(Data entries)
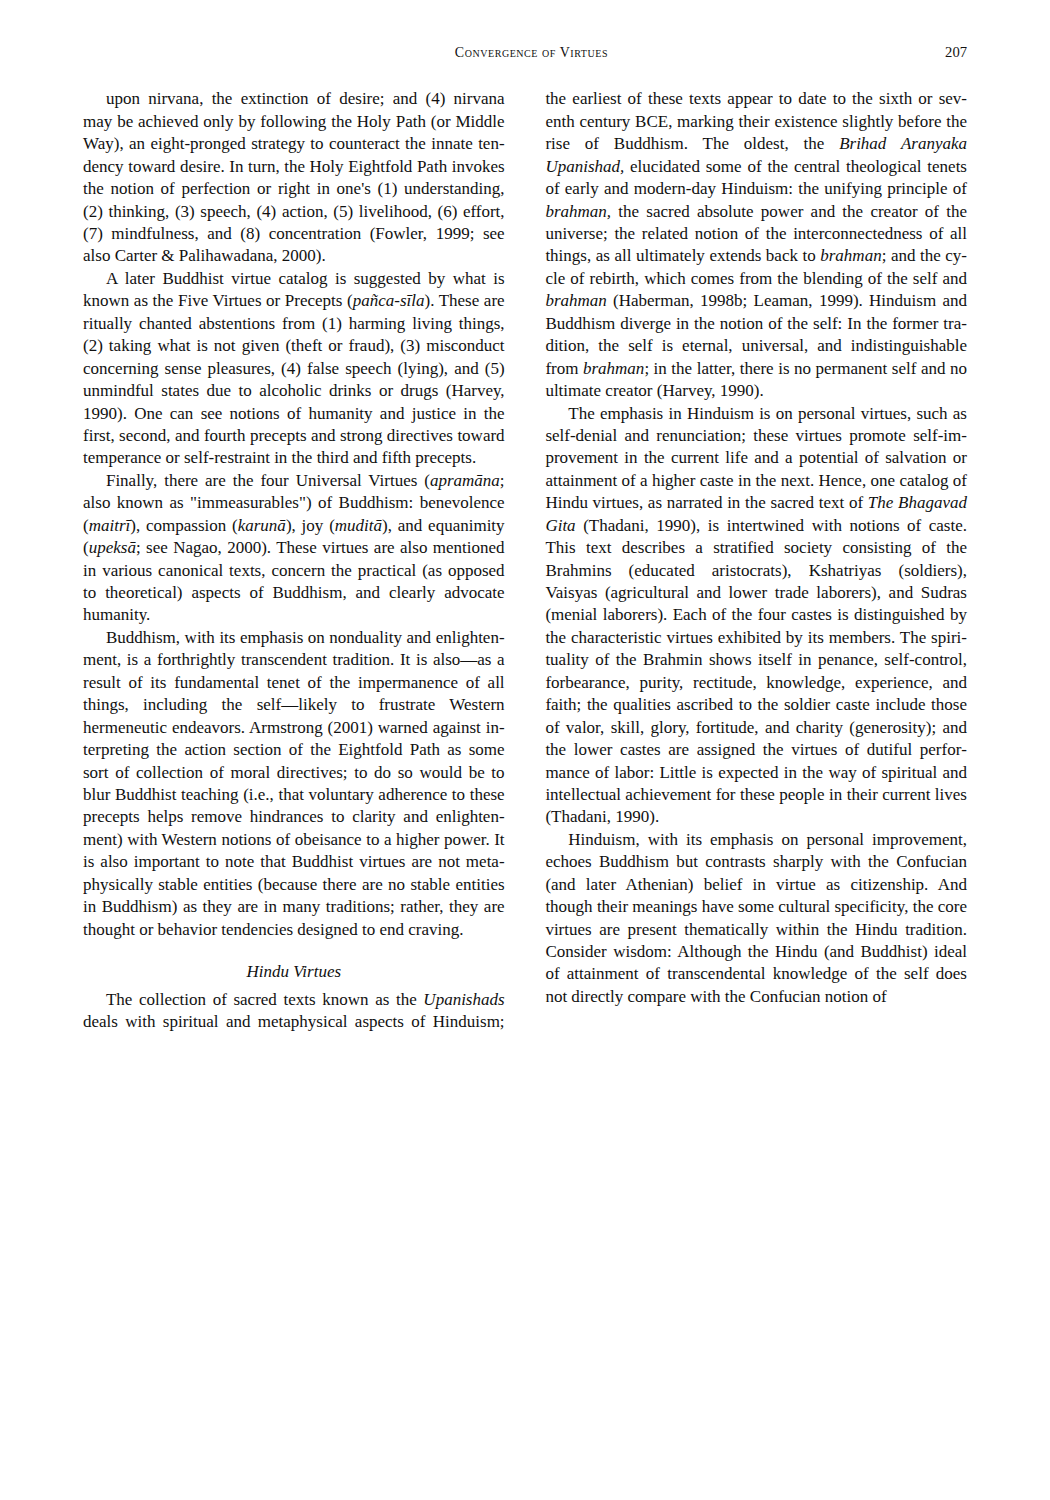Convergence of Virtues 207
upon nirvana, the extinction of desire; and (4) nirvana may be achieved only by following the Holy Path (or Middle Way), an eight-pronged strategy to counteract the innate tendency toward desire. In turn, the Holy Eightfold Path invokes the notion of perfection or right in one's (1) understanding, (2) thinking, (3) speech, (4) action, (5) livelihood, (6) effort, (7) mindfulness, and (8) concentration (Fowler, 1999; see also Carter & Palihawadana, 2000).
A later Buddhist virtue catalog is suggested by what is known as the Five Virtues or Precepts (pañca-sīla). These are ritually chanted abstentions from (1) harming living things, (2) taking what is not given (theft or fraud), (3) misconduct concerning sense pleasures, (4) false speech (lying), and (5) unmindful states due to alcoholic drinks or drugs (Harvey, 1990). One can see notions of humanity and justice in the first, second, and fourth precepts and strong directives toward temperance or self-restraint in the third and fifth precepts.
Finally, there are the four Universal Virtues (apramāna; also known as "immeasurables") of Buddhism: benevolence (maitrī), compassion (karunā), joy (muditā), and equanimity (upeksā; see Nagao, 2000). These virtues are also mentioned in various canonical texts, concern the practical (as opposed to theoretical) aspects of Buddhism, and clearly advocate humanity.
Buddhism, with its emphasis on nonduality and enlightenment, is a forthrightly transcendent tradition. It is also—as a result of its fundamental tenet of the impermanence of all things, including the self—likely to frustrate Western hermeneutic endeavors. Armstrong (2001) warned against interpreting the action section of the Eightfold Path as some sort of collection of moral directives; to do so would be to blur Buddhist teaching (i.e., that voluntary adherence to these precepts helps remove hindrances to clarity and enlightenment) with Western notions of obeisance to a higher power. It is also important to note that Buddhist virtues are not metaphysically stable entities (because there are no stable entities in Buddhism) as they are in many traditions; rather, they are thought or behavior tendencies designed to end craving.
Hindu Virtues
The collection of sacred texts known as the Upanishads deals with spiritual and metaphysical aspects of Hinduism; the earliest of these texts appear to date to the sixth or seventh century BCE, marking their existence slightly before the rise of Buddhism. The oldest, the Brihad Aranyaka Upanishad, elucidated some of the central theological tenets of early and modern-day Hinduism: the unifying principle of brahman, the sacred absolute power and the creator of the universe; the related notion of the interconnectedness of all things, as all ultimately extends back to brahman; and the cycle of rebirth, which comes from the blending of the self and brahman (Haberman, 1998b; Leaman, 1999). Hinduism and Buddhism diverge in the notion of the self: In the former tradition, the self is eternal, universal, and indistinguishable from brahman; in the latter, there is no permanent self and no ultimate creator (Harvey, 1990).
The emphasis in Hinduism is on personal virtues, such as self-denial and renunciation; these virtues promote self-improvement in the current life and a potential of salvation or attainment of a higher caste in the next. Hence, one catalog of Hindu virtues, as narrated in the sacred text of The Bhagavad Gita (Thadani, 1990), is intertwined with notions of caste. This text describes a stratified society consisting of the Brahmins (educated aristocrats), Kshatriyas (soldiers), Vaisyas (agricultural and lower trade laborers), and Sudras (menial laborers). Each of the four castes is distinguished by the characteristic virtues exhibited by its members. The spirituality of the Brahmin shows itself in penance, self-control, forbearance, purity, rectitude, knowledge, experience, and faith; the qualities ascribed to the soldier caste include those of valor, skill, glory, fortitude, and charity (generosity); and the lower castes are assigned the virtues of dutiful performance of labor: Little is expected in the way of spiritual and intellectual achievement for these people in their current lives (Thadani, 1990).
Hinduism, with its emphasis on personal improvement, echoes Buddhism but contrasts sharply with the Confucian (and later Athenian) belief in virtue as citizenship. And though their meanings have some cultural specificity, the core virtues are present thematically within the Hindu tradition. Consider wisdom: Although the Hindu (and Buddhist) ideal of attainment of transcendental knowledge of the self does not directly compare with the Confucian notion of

...

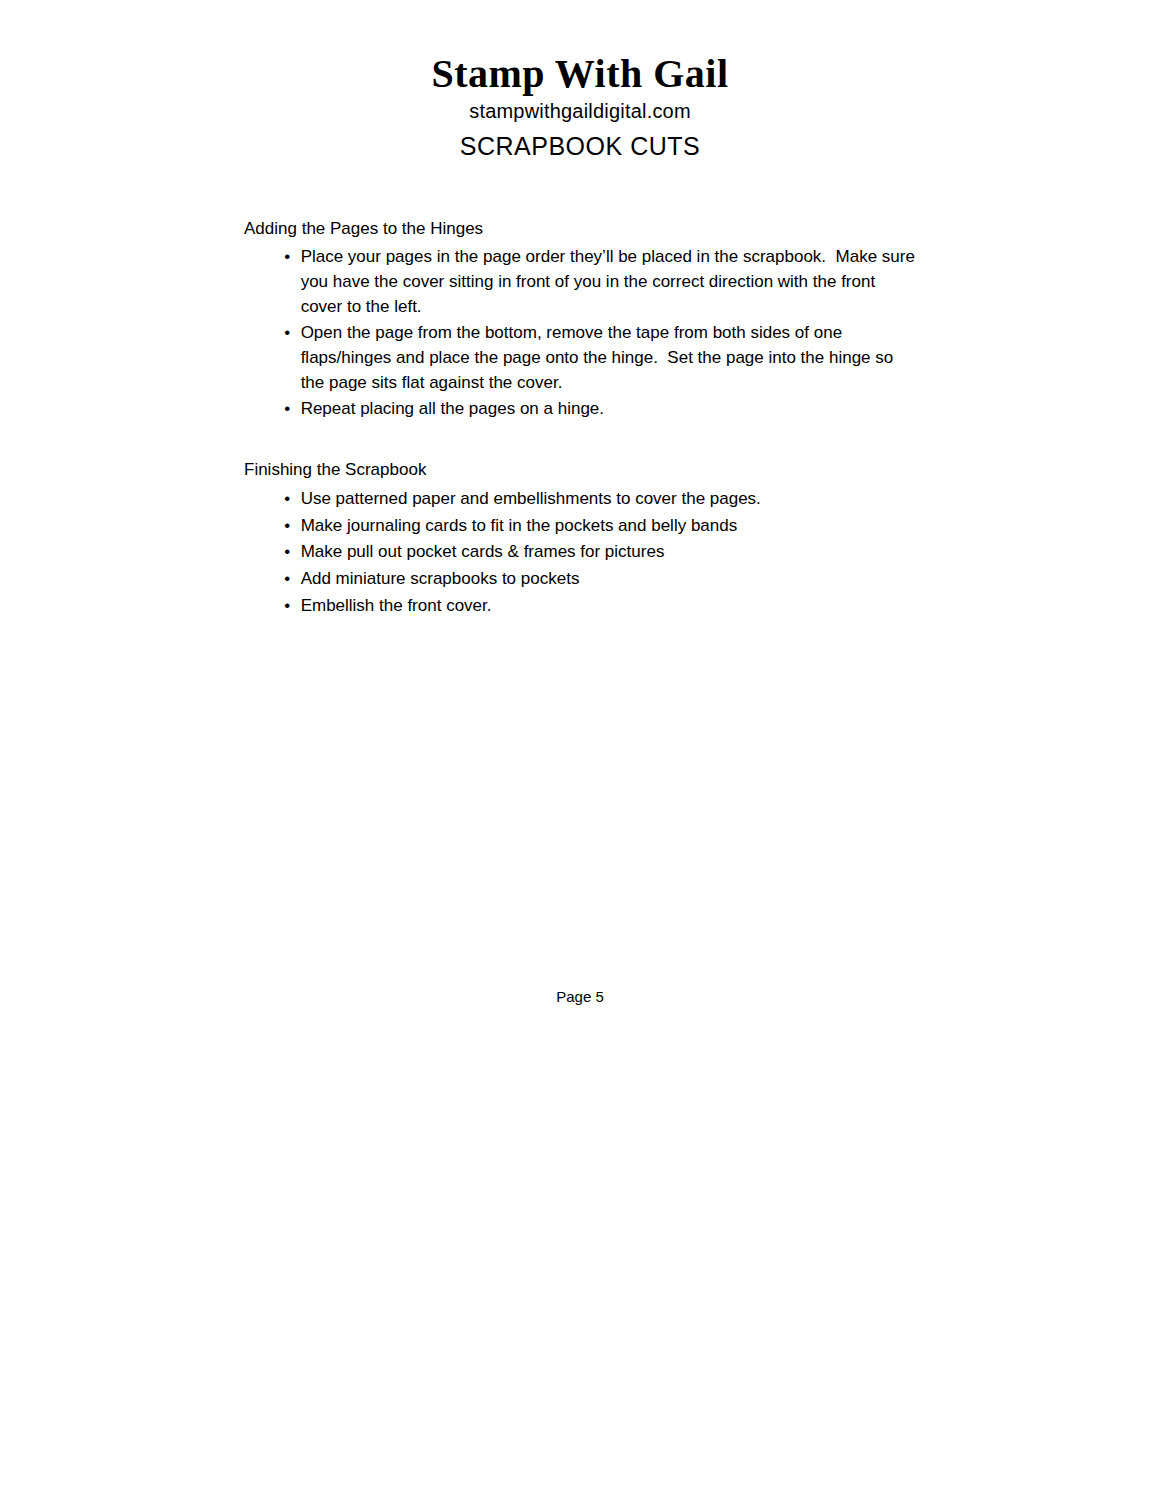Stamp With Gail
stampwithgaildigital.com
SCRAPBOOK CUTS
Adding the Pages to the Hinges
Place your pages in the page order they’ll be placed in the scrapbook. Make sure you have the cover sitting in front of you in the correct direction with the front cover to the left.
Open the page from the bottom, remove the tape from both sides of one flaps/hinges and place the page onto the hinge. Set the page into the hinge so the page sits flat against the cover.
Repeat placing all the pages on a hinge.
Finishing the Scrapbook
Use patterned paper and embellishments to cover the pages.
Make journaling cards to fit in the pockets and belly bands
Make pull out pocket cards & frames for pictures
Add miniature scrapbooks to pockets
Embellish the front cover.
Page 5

*WORK TO BE COMPLETED*: Write out again exactly the lines above from the one with "Convergence of Virtues 207" through the one with "A later Buddhist", adding no other lines and no pictures.

*TASK SOLUTION*:
Convergence of Virtues 207
upon nirvana, the extinction of desire; and (4) nirvana may be achieved only by following the Holy Path (or Middle Way), an eight-pronged strategy to counteract the innate tendency toward desire. In turn, the Holy Eightfold Path invokes the notion of perfection or right in one's (1) understanding, (2) thinking, (3) speech, (4) action, (5) livelihood, (6) effort, (7) mindfulness, and (8) concentration (Fowler, 1999; see also Carter & Palihawadana, 2000).
A later Buddhist virtue catalog is suggested by what is known as the Five Virtues or Precepts (pañca-sīla). These are ritually chanted abstentions from (1) harming living things, (2) taking what is not given (theft or fraud), (3) misconduct concerning sense pleasures, (4) false speech (lying), and (5) unmindful states due to alcoholic drinks or drugs (Harvey, 1990). One can see notions of humanity and justice in the first, second, and fourth precepts and strong directives toward temperance or self-restraint in the third and fifth precepts.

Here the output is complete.